=== Work item ===
Determine the number of lines in the data below that hold "CIRCLE"; give nothing but that number.

══════════

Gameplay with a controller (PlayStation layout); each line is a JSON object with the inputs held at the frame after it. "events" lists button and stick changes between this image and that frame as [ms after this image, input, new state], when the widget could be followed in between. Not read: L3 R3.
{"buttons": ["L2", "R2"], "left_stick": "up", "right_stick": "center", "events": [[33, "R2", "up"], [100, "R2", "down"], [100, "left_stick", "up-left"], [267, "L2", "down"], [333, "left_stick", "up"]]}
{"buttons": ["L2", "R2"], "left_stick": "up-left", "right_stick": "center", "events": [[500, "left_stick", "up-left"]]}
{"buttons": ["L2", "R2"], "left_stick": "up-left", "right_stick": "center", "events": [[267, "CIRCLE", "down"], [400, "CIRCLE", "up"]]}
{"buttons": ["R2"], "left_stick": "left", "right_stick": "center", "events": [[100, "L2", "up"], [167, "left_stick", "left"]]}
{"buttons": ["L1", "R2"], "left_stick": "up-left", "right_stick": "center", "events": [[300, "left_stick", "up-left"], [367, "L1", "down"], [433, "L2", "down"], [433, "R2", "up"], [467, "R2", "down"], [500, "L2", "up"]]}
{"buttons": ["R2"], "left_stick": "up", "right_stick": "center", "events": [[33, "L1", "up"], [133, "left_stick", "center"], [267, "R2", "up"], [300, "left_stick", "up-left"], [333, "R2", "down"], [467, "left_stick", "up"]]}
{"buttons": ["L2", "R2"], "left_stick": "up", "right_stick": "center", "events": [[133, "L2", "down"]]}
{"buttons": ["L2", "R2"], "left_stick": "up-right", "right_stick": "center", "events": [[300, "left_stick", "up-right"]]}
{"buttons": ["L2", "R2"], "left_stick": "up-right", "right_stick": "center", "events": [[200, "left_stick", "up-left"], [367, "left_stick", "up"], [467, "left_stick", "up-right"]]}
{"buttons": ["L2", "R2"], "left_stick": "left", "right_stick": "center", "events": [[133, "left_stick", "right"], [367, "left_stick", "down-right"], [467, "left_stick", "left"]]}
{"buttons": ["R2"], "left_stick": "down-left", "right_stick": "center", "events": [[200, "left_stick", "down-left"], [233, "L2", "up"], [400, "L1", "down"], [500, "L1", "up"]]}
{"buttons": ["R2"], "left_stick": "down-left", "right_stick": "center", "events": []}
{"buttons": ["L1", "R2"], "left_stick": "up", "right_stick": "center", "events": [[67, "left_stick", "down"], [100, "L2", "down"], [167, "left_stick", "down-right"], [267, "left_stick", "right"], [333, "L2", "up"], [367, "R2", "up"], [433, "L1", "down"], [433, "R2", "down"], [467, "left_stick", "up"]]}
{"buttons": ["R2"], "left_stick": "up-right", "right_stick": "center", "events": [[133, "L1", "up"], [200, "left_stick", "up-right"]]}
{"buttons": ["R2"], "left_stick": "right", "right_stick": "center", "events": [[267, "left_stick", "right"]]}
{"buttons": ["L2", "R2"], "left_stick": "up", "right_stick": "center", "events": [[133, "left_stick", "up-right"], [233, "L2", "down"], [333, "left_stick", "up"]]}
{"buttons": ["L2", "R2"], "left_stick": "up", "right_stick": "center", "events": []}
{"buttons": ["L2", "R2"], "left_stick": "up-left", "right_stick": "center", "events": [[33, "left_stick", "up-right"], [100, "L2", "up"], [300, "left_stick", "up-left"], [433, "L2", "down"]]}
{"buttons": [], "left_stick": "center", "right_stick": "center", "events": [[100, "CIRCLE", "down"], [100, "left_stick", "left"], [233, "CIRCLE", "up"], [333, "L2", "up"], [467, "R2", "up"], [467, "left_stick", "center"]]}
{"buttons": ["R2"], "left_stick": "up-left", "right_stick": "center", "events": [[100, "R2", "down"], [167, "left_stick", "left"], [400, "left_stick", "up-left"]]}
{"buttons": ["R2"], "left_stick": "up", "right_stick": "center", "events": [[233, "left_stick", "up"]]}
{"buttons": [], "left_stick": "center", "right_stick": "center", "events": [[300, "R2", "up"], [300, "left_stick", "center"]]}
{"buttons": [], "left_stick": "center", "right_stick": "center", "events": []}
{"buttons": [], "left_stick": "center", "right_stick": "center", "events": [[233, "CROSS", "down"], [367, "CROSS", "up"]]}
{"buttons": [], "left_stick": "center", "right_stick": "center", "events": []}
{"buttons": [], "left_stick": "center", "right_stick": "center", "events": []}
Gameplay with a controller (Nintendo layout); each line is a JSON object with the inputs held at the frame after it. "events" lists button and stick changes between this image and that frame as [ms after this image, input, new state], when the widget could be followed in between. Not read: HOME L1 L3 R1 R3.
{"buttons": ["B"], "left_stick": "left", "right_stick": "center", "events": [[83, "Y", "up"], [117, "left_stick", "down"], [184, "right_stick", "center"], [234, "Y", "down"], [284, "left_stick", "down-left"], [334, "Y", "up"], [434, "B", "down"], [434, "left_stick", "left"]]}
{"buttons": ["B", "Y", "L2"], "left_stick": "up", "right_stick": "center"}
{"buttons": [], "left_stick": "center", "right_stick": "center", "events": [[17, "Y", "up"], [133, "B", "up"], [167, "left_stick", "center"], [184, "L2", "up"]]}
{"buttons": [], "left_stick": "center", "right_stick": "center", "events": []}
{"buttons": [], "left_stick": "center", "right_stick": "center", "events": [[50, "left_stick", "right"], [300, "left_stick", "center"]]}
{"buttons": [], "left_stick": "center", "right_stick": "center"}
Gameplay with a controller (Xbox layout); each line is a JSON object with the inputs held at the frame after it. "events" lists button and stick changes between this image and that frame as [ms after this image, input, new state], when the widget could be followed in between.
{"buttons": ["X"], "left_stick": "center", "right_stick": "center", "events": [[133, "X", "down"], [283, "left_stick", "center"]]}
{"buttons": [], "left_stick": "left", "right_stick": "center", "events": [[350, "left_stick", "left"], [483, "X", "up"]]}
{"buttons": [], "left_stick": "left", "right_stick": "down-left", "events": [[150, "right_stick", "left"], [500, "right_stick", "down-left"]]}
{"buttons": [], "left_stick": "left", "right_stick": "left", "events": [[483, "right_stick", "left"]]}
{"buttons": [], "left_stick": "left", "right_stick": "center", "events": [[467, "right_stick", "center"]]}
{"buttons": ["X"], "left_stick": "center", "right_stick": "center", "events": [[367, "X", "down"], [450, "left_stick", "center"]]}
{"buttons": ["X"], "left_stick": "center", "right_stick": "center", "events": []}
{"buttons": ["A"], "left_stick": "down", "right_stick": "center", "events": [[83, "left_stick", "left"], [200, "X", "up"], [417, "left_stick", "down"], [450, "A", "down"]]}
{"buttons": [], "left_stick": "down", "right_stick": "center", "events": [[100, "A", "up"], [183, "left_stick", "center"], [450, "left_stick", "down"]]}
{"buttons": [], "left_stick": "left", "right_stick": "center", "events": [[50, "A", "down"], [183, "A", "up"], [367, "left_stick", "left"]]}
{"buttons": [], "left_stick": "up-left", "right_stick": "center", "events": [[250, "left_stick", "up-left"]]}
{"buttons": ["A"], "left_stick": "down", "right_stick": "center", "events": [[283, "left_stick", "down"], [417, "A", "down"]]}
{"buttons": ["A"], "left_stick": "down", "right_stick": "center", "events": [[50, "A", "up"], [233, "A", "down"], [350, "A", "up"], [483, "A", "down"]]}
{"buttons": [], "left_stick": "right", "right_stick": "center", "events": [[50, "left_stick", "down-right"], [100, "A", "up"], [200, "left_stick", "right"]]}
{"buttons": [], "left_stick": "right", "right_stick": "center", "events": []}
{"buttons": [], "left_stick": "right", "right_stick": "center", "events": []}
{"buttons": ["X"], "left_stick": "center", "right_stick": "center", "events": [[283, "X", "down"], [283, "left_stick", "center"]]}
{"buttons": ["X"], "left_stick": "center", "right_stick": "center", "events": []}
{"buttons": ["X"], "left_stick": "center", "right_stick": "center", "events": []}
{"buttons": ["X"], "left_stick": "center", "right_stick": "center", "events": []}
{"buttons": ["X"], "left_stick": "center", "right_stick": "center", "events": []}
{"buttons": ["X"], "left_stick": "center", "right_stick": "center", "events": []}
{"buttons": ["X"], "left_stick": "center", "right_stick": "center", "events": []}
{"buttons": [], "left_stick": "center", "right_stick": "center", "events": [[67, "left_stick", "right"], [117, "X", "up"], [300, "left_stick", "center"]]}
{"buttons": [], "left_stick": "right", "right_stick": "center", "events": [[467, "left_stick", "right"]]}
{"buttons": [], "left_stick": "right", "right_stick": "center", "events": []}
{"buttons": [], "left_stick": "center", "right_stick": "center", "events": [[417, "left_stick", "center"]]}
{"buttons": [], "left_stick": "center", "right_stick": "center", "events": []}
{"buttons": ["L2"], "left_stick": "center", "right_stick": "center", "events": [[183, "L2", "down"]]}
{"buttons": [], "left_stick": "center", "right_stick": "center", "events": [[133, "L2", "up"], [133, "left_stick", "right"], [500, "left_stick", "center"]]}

══════════

=== Result ===
2